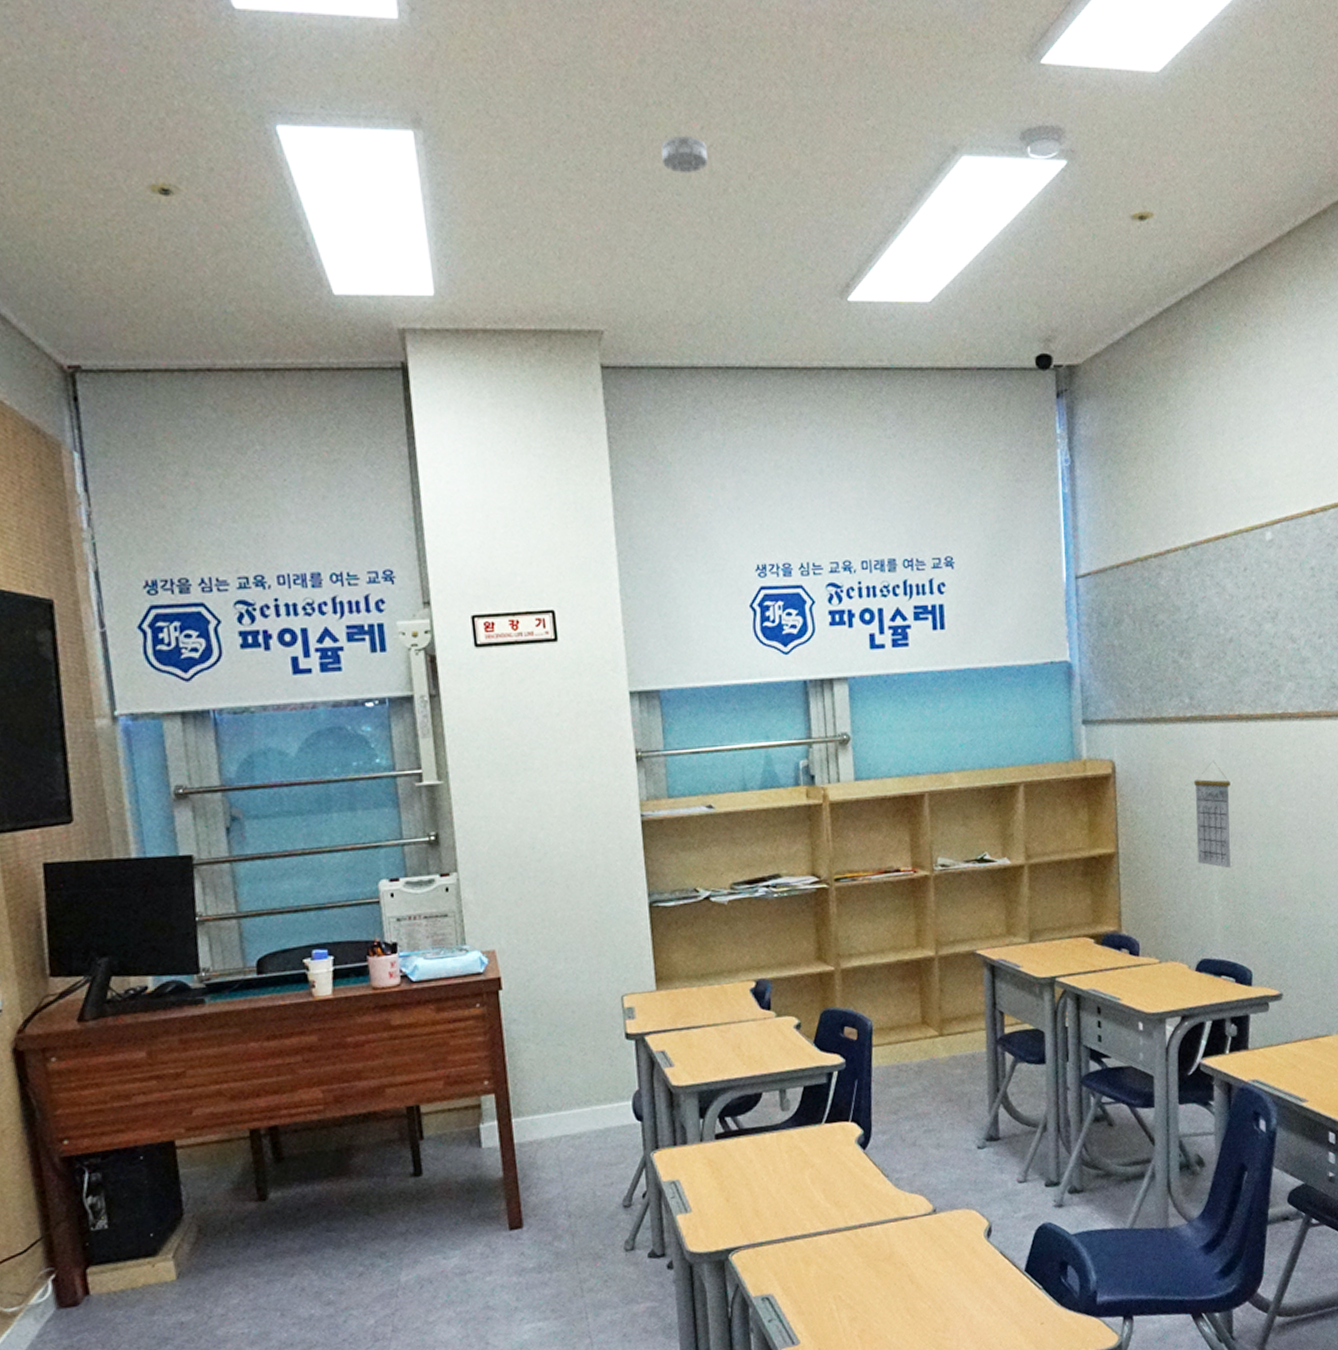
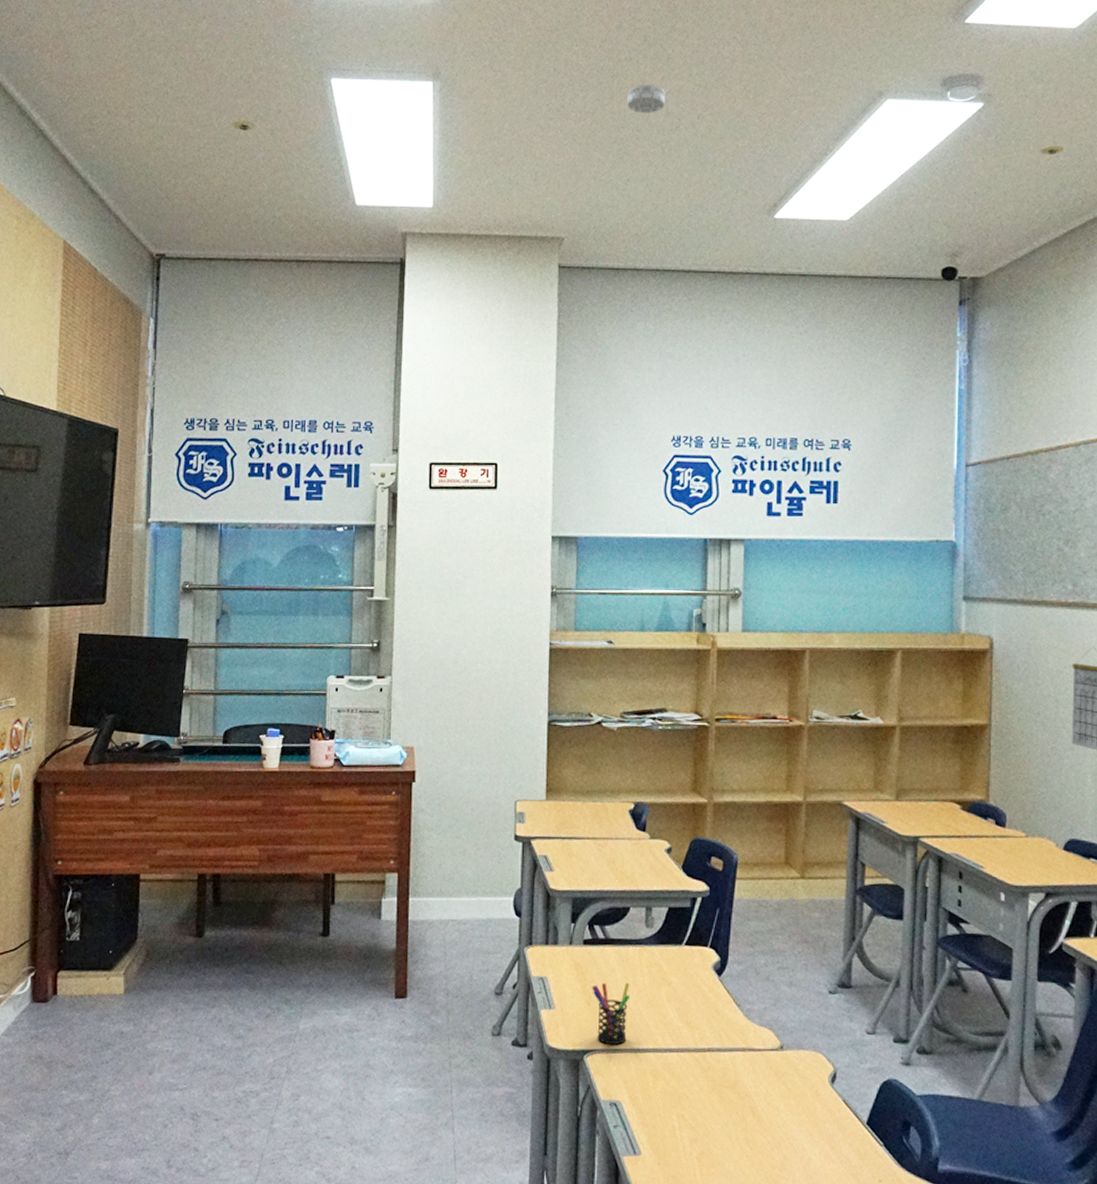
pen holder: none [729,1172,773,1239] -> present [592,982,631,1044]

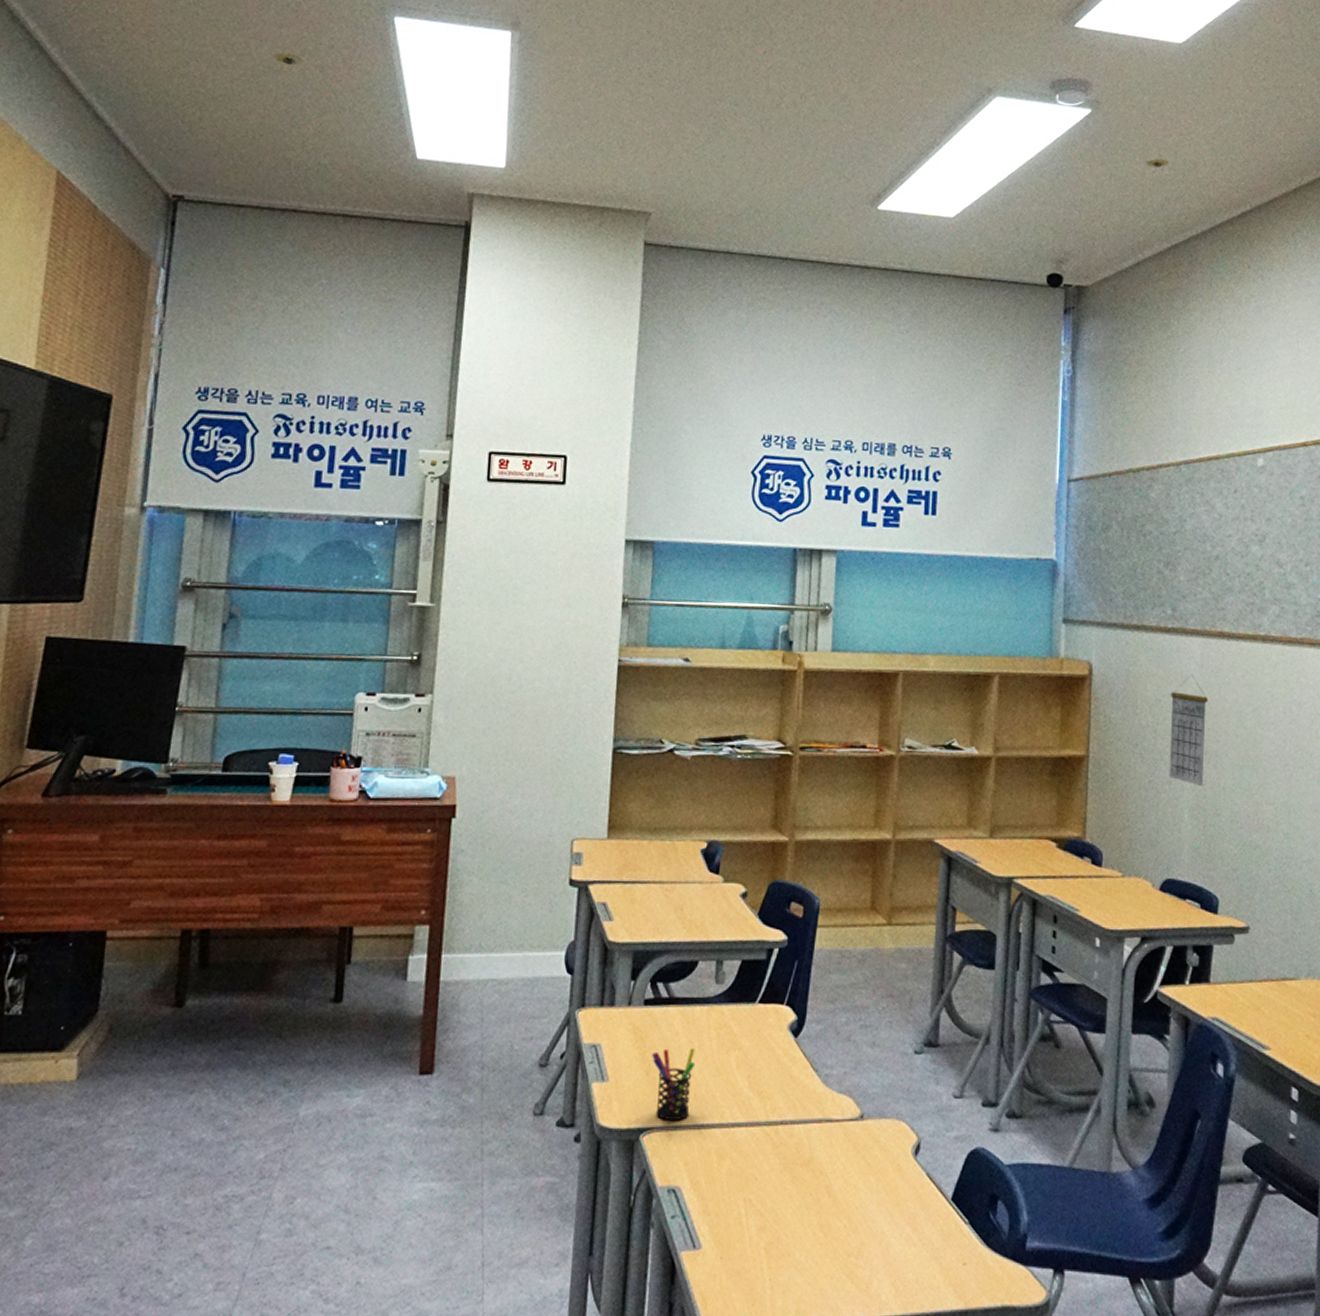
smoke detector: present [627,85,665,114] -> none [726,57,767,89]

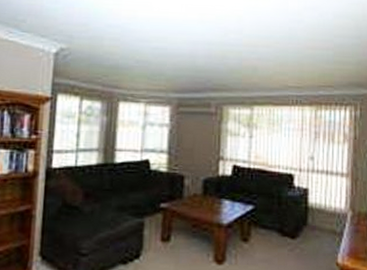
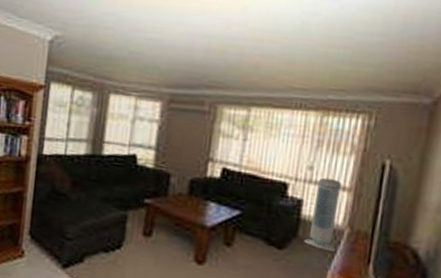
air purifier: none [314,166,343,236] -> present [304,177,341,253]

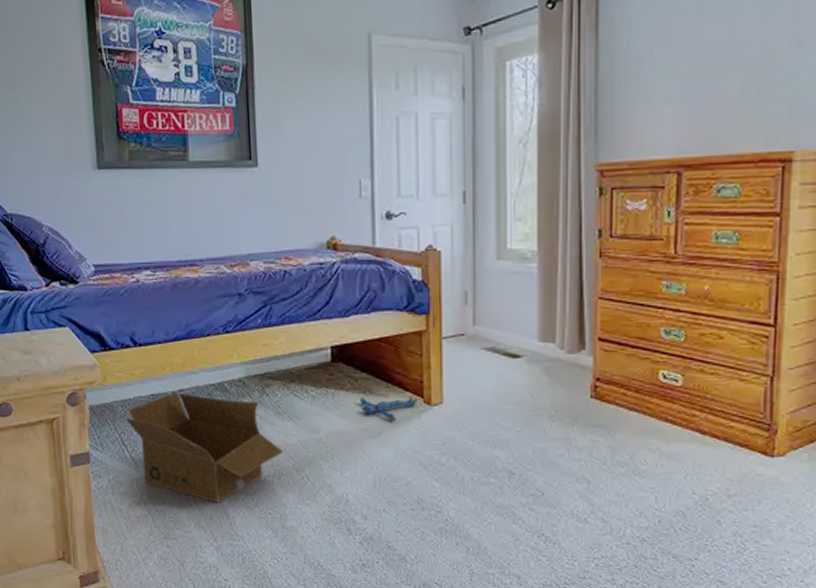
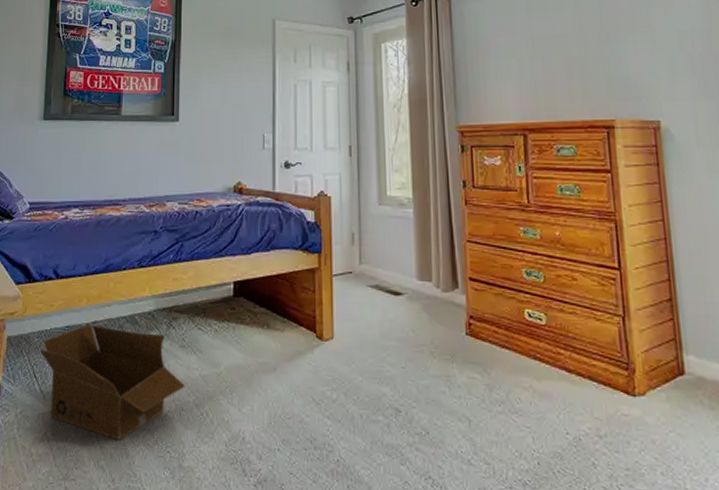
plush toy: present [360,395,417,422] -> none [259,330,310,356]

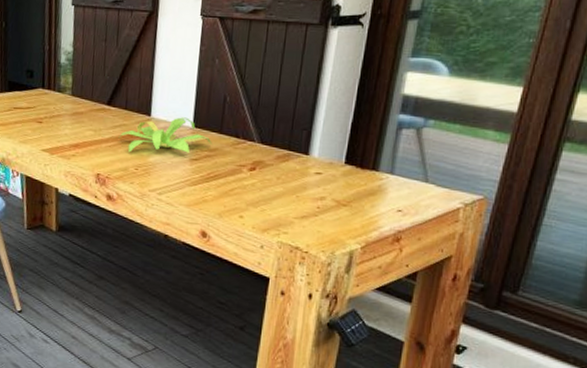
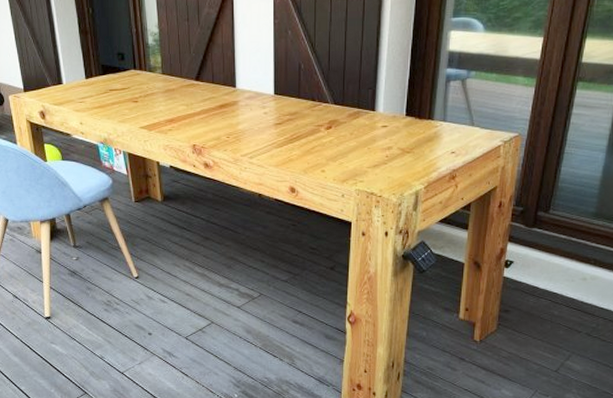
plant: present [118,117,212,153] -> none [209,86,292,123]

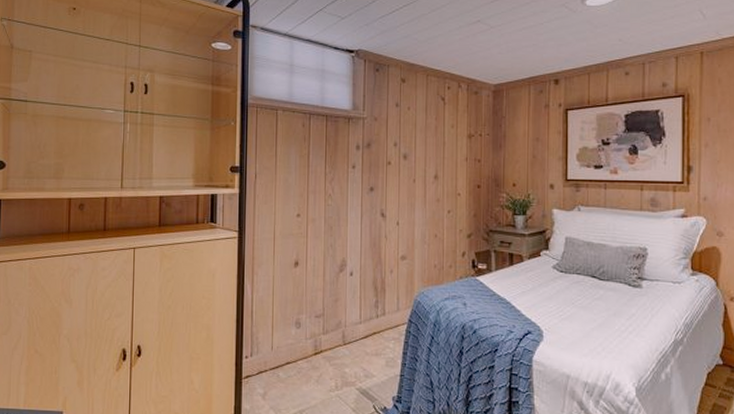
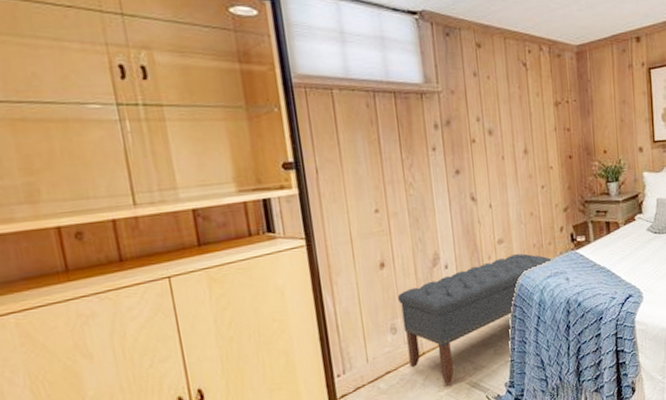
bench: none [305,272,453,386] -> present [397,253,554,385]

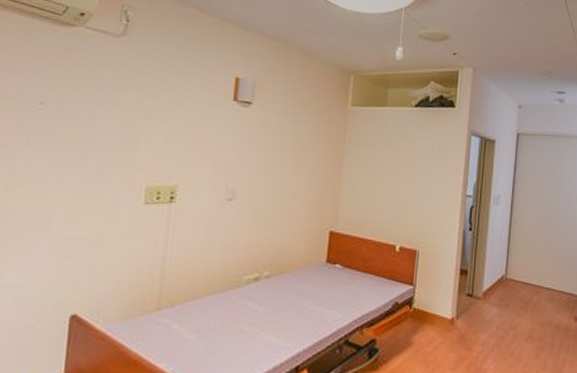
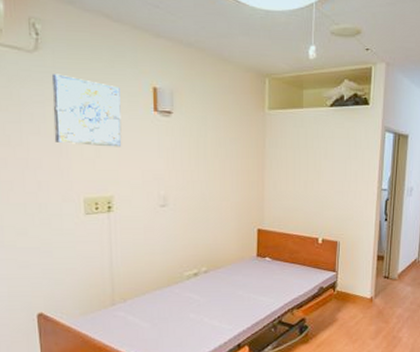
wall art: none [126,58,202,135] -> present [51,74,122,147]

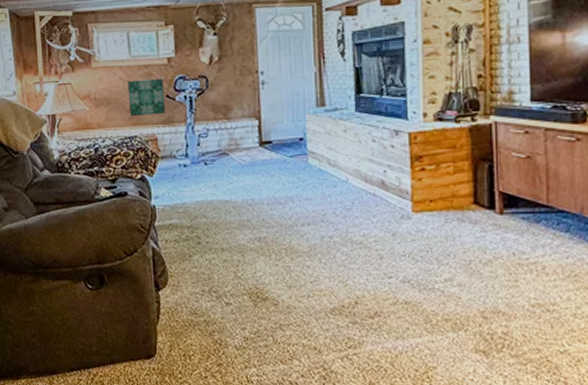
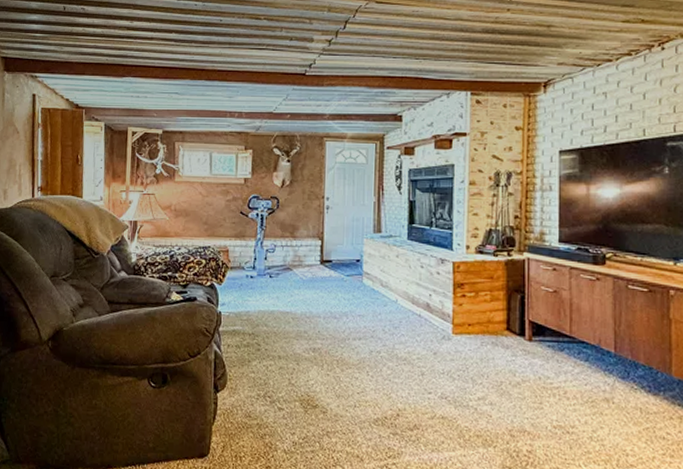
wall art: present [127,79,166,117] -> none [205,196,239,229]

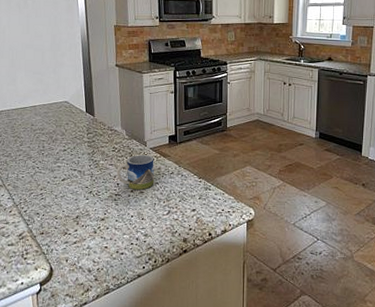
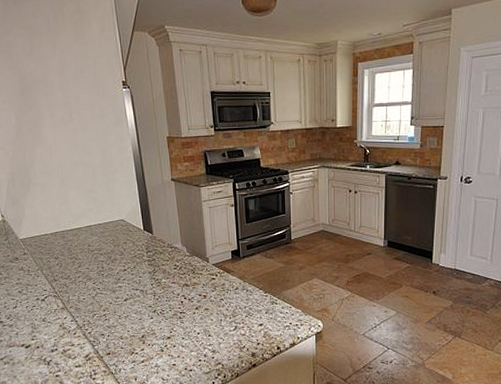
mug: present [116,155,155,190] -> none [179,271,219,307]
=======
Write out the line that contains "wall art: none" and every line after it to the end of the data, exactly as they stand. Omit the pictures.

• ANSWER BOX
wall art: none [126,58,202,135] -> present [51,74,122,147]

wall art: present [127,79,166,117] -> none [205,196,239,229]

mug: present [116,155,155,190] -> none [179,271,219,307]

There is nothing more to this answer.